Given information.
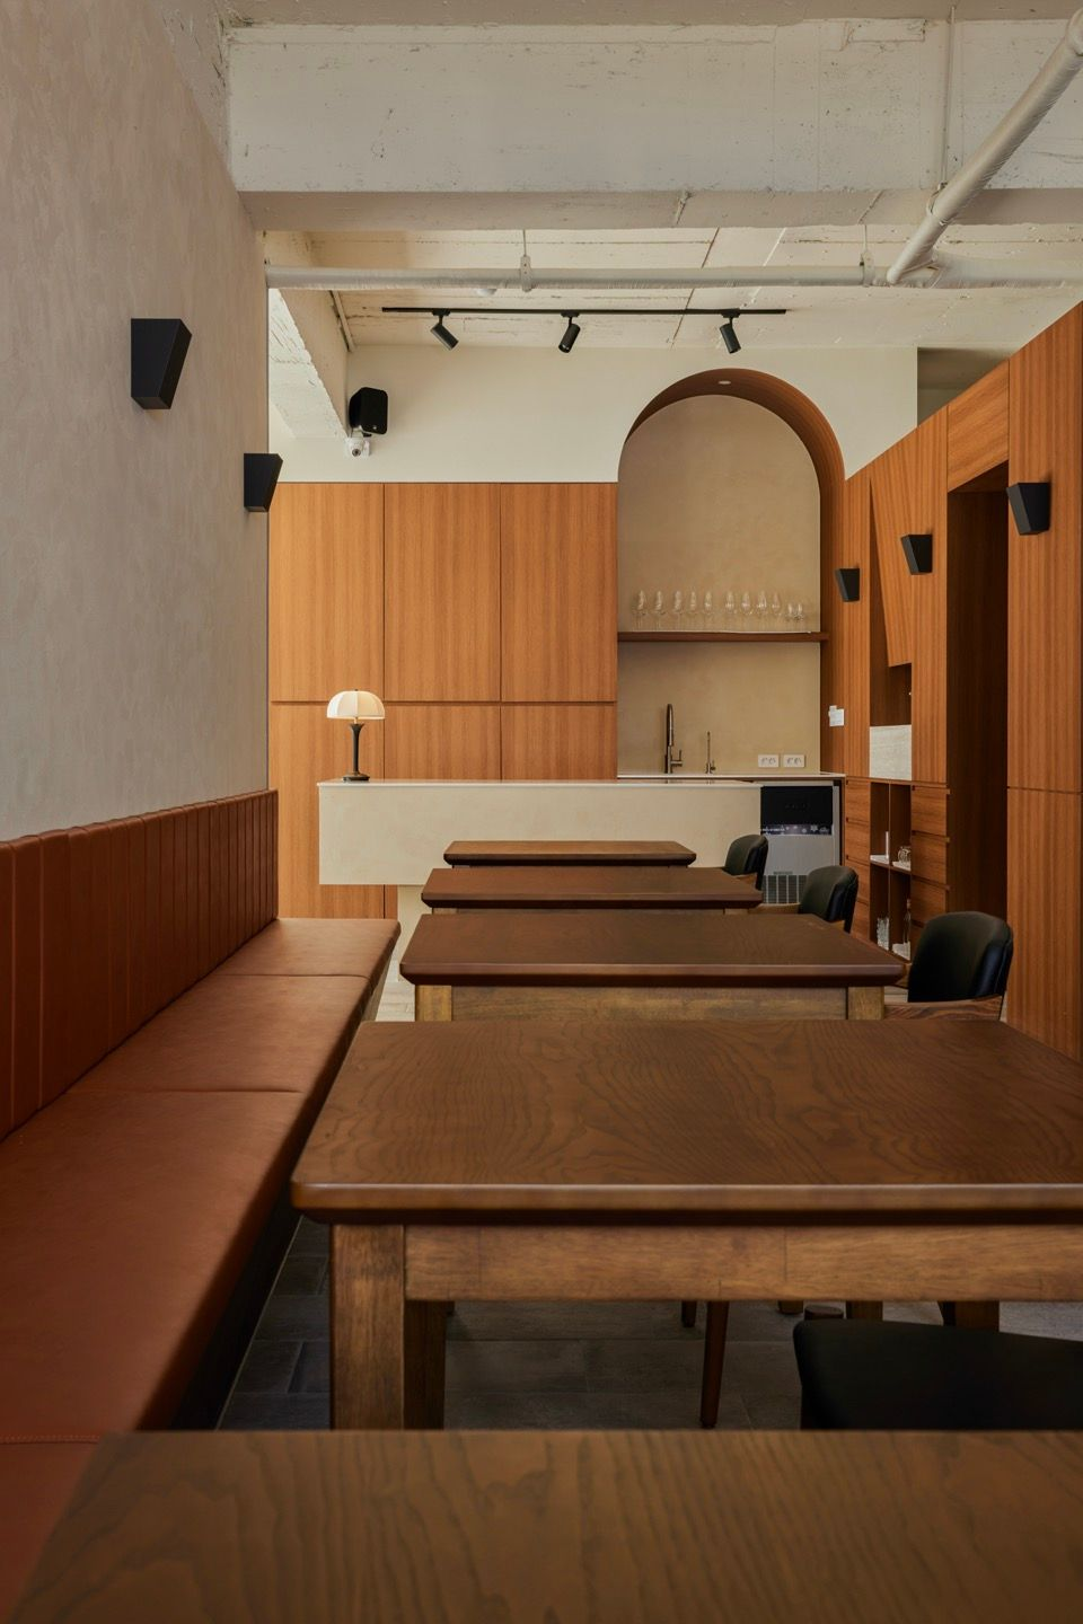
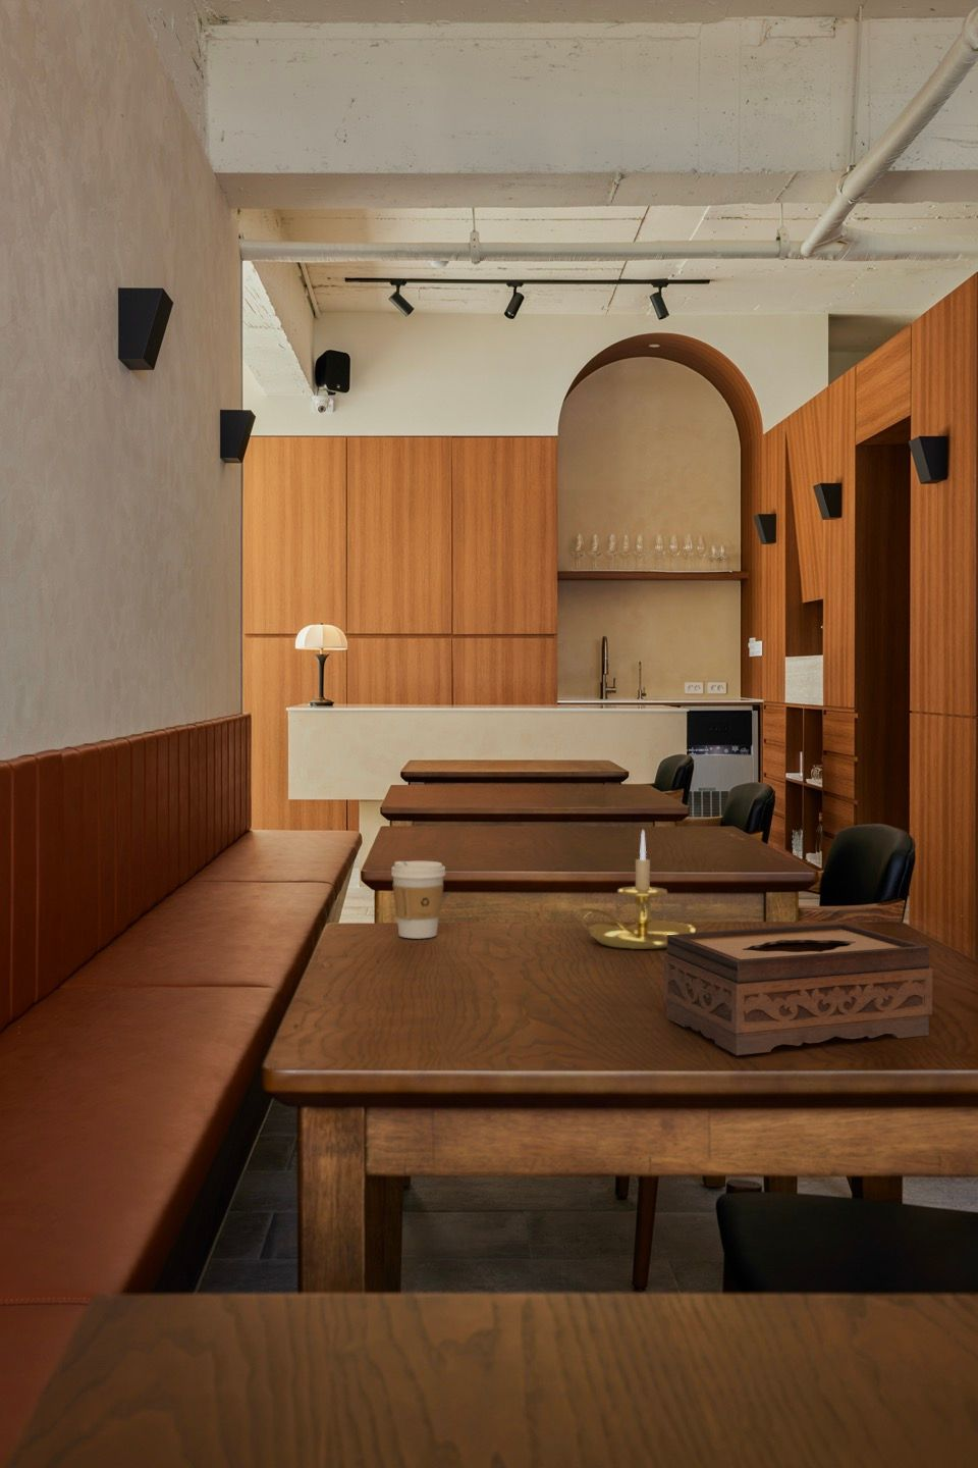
+ tissue box [664,922,933,1056]
+ coffee cup [390,861,446,940]
+ candle holder [573,829,696,950]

Task prompt. Omit the pictures and reproduce the remaining material above exactly.

Solution to this task.
+ tissue box [664,922,933,1056]
+ coffee cup [390,861,446,940]
+ candle holder [573,829,696,950]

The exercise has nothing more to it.